Perhaps that went without saying, because evangelism has always been an effective tool of discipleship given the right time and situation. Nevertheless, Paul wrote two different letters to Timothy instructing him to focus on rebuking, teaching, training and emboldening other men in the Body of Christ.

That’s because his mission to bring the Gospel to the outside world would have accomplished nothing without those things:

“You therefore, my son, be strong in the grace that is in Christ Jesus. The things which you have heard from me in the presence of many witnesses, entrust these to faithful men who will be able to teach others also. Suffer hardship with me, as a good soldier of Christ Jesus.” [2Tim 2:1-2]

Our congregations are cells of His Body which, just like the human body, function on different levels with different purposes at different times. Coming together as a group helps the Body to grow in certain ways. [see: Acts 2:42]

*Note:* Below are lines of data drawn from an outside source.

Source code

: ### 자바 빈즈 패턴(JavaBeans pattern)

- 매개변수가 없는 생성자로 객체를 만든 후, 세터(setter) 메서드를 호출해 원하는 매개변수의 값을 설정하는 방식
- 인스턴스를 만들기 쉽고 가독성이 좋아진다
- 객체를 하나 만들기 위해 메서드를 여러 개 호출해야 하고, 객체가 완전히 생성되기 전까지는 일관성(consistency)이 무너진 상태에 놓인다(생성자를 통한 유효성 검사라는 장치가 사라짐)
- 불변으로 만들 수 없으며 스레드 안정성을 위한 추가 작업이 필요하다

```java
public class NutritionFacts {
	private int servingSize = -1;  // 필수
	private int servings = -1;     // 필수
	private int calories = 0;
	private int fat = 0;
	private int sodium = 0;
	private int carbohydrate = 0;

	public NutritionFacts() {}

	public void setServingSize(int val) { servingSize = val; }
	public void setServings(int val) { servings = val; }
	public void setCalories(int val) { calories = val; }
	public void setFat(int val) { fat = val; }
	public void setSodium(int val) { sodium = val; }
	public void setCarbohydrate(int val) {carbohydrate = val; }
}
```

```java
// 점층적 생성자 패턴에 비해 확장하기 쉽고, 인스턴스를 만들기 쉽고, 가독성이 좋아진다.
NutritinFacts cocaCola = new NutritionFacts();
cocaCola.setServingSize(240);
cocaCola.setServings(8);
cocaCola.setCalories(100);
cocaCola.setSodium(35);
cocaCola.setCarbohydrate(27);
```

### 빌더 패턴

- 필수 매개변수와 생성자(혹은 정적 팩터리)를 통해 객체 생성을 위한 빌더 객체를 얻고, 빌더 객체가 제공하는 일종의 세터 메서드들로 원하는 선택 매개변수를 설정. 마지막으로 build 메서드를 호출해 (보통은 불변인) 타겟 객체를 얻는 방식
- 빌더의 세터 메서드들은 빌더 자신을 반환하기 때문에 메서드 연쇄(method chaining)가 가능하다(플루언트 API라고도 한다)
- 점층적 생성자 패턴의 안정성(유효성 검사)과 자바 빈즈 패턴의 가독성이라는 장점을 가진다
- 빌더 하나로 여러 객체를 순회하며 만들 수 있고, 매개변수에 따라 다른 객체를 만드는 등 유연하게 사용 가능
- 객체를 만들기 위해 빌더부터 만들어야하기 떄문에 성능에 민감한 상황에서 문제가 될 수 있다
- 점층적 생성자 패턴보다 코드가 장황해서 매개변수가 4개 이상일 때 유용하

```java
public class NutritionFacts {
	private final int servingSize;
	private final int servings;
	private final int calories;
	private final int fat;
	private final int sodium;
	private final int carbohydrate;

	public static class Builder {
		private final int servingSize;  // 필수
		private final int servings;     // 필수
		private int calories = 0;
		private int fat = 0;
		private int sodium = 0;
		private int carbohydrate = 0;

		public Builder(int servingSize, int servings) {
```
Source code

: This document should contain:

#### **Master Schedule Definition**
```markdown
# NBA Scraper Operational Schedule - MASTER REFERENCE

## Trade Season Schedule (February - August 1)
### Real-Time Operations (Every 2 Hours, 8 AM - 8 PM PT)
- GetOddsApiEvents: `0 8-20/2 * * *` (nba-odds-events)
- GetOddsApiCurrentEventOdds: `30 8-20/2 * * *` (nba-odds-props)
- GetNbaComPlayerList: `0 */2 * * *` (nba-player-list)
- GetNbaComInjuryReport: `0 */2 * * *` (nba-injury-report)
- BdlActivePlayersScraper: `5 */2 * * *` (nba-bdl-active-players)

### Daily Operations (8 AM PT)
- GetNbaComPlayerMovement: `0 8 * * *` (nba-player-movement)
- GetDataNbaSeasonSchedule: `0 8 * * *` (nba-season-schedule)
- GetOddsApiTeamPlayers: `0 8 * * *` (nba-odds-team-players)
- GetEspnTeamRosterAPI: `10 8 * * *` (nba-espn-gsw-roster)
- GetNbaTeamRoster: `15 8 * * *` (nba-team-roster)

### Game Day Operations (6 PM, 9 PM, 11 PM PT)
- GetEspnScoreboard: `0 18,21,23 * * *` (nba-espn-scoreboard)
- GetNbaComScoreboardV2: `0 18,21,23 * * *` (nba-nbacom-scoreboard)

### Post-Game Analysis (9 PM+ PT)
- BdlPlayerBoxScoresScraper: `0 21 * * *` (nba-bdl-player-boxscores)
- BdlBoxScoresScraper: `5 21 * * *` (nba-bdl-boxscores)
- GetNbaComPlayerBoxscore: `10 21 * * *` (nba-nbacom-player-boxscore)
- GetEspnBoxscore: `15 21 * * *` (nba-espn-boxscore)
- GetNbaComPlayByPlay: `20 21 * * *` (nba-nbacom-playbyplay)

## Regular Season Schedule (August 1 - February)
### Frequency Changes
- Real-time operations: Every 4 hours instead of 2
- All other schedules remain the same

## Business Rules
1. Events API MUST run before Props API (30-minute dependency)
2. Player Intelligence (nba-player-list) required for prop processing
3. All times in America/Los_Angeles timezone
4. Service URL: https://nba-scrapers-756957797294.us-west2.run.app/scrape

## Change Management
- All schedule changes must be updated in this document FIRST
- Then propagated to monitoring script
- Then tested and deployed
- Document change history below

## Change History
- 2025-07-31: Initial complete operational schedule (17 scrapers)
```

But individual spiritual growth in Jesus Christ is rarely accomplished in a corporate setting—it has to be one on one.

Not only that, men who belong to Christ must become FAT men in order to grow spiritually. That is to say, faithful, available and teachable. There are plenty of faithful men who are eager to make themselves available with their gifts. Yet, too many of them are unwilling to be taught themselves.

The man who makes provisions to learn and grow is courageous, allowing himself to be challenged both intellectually and personally by his peers.

But the FAT man doesn’t gain Biblical insight looking in the rearview mirror.

He knows that learning is the chance of a lifetime.